A importância da literacia familiar em debate no Brasil
Enviada em 15/09/2021
Na obra literária “A menina que roubava livros”, de autoria de Markus Zusak, Liesel, criança pobre residente da Alemanha nazista, é instruída e guiada pelo pai adotivo a conquistar a plena alfabetização, privilégio antes inconcebível devido às condições socioeconômicas, fato que fez a alemã adquirir uma visão ampla e autêntica do mundo em que vive. No entanto, a despeito da capacidade transformadora do estímulo à leitura na infância, constata-se a negligência com que é tratado o tópico no país e as consequências disso na estrutura basilar da sociedade, o que evidencia a importância da literacia familiar no Brasil. Por isso, graças à inibição do desenvolvimento intelectivo e interpessoal e, consequentemente, à formação de indivíduos padronizados, a problemática assola a coletividade.
Em primeiro plano, a limitação do alcance do poder transformador da literatura corrobora a conjectura. Nesse sentido, no livro “Diário de Anne Frank”, é relatado como o hábito da leitura compartilhado pela família fomenta o constante aprimoramento pessoal da escritora judia, fato que a fez, mesmo em meio às condições de perseguição, ter a capacidade de apreciar e defender o espírito de humanidade da coletividade. Dessa forma, a partir do momento em que a literacia amparada na conjuntura familiar estimula o desenvolvimento social e cognitivo dos indivíduos, a negligência com que é tratado o tema, ao corromper a parcela jovem, faz com que o alicerce basal da sociedade brasileira seja comprometido, o que torna a estrutura da coletividade frágil e instável. Logo, devido ao desprestígio dado ao poder da literacia no ambiente da família no país, o corpo social é danificado.

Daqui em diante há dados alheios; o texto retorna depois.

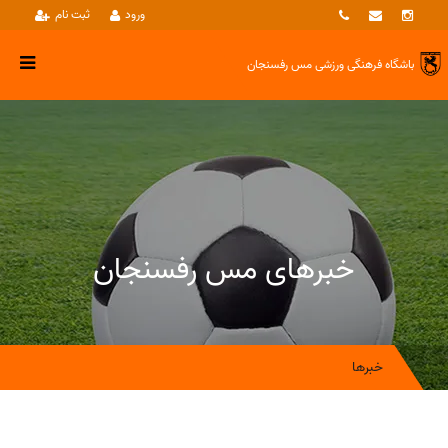
ورود
ثبت نام
باشگاه فرهنگی ورزشی
مس رفسنجان
خبرهای مس رفسنجان
خبرها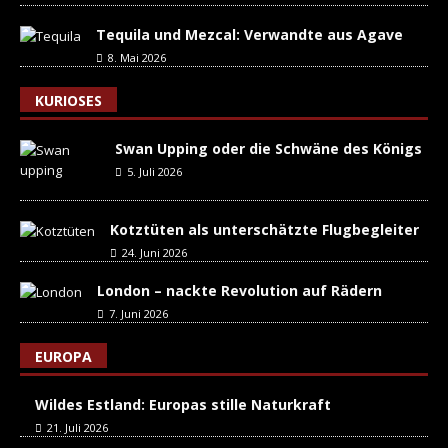
Tequila und Mezcal: Verwandte aus Agave
8. Mai 2026
KURIOSES
Swan Upping oder die Schwäne des Königs
5. Juli 2026
Kotztüten als unterschätzte Flugbegleiter
24. Juni 2026
London – nackte Revolution auf Rädern
7. Juni 2026
EUROPA
Wildes Estland: Europas stille Naturkraft
21. Juli 2026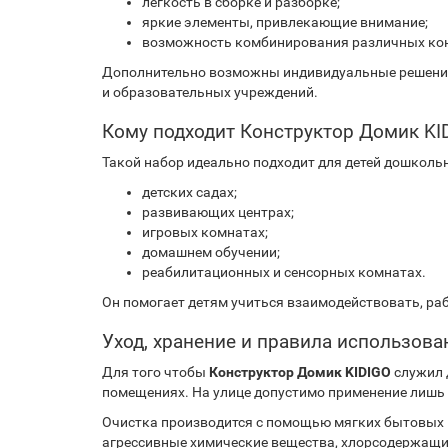
легкость в сборке и разборке;
яркие элементы, привлекающие внимание;
возможность комбинирования различных ко
Дополнительно возможны индивидуальные решения: 
и образовательных учреждений.
Кому подходит Конструктор Домик KI
Такой набор идеально подходит для детей дошколь
детских садах;
развивающих центрах;
игровых комнатах;
домашнем обучении;
реабилитационных и сенсорных комнатах.
Он помогает детям учиться взаимодействовать, раб
Уход, хранение и правила использова
Для того чтобы
Конструктор Домик KIDIGO
служил 
помещениях. На улице допустимо применение лишь 
Очистка производится с помощью мягких бытовых 
агрессивные химические вещества, хлорсодержащие 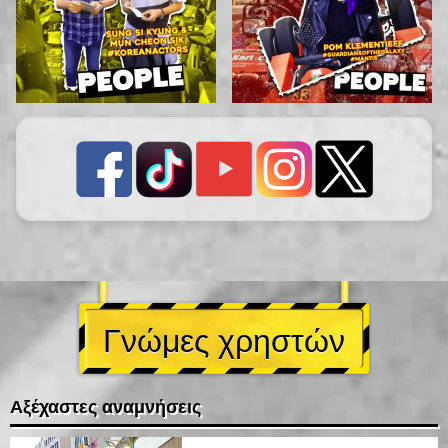
Γνώμες χρηστών
Αξέχαστες αναμνήσεις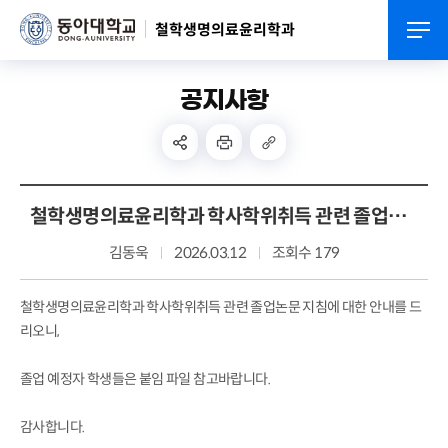
철학생명의료윤리학과
공지사항
철학생명의료윤리학과 학사학위취득 관련 졸업논문 지침 안내
김동욱
2026.03.12
조회수 179
철학생명의료윤리학과 학사학위취득 관련 졸업논문 지침에 대한 안내를 드
리오니,
졸업 예정자 학생들은 붙임 파일 참고바랍니다.
감사합니다.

Por conseguinte, ao serem formados indivíduos padronizados, a homogeneização da sociedade agrava o cenário. Nesse viés, o “Mito da Caverna”, obra redigida pelo filósofo grego Platão, trata dos indivíduos que, afastados do conhecimento autêntico, vivem em uma realidade ilusória, construída nos moldes de quem detém a verdade. Desse modo, no instante em que há o distanciamento da juventude da literacia familiar, são formulados indivíduos impensantes, com frequência, à beira da irracionalidade, o que torna o corpo social significativamente mais manipulável e o faz tomar rumos, de maneira implícita, guiados pelo alto estrato da coletividade. Assim, são necessárias medidas interventivas.

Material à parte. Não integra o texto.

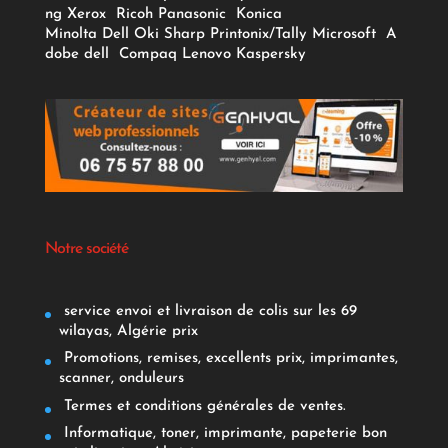
ng
Xerox
Ricoh
Panasonic
Konica
Minolta
Dell
Oki
Sharp
Printonix/Tally
Microsoft
A
dobe
dell
Compaq
Lenovo
Kaspersky
Notre société
service envoi et livraison de colis sur les 69
wilayas, Algérie prix
Promotions, remises, excellents prix, imprimantes,
scanner, onduleurs
Termes et conditions générales de ventes.
Informatique, toner, imprimante, papeterie bon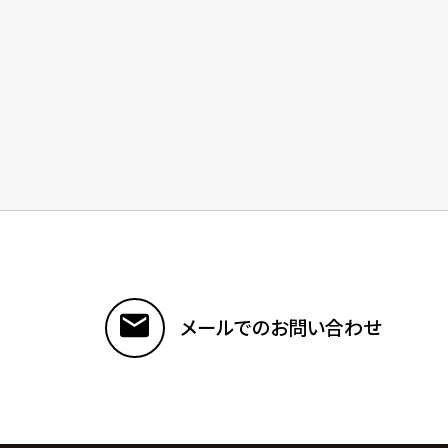
メールでのお問い合わせ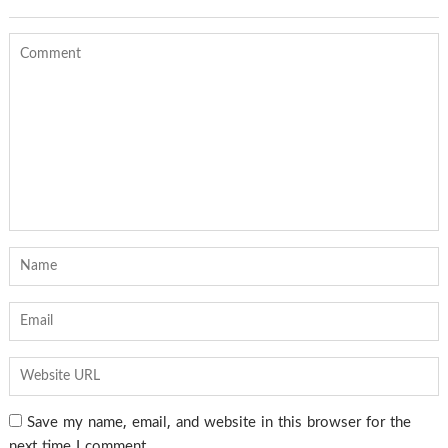
Save my name, email, and website in this browser for the
next time I comment.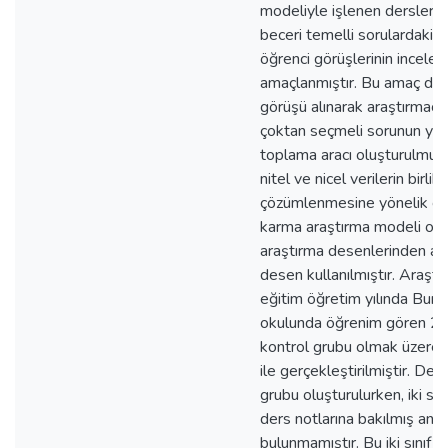
modeliyle işlenen derslerin 
beceri temelli sorulardaki b
öğrenci görüşlerinin incele
amaçlanmıştır. Bu amaç do
görüşü alınarak araştırmacı
çoktan seçmeli sorunun yer 
toplama aracı oluşturulmuşt
nitel ve nicel verilerin birlik
çözümlenmesine yönelik ça
karma araştırma modeli ol
araştırma desenlerinden açım
desen kullanılmıştır. Ara
eğitim öğretim yılında Bursa
okulunda öğrenim gören 26'
kontrol grubu olmak üzere
ile gerçekleştirilmiştir. De
grubu oluşturulurken, iki sı
ders notlarına bakılmış anlam
bulunmamıştır. Bu iki sınıf 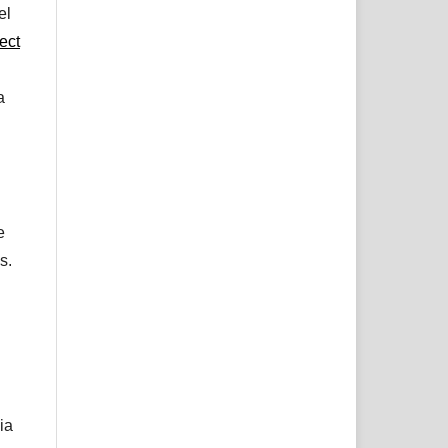
el
ect
a
e
s.
ia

Portanto, depreende-se que a questão da negligência da literacia familiar em debate é um desafio e carece de soluções. Sendo assim, o Estado brasileiro, ao lançar mão dos dados do Instituto Brasileiro de Geografia e Estatística em relação ao índice de letramento no país, deve, por meio da criação de saraus literários populares destinados às famílias, estimular o hábito da literatura compartilhada entre pais e filhos, a fim de, a partir do investimento na juventude, tendo em vista o futuro, solidificar a estrutura basilar da sociedade e, assim, tornar comum o hábito de literacia familiar, como o de Liesel.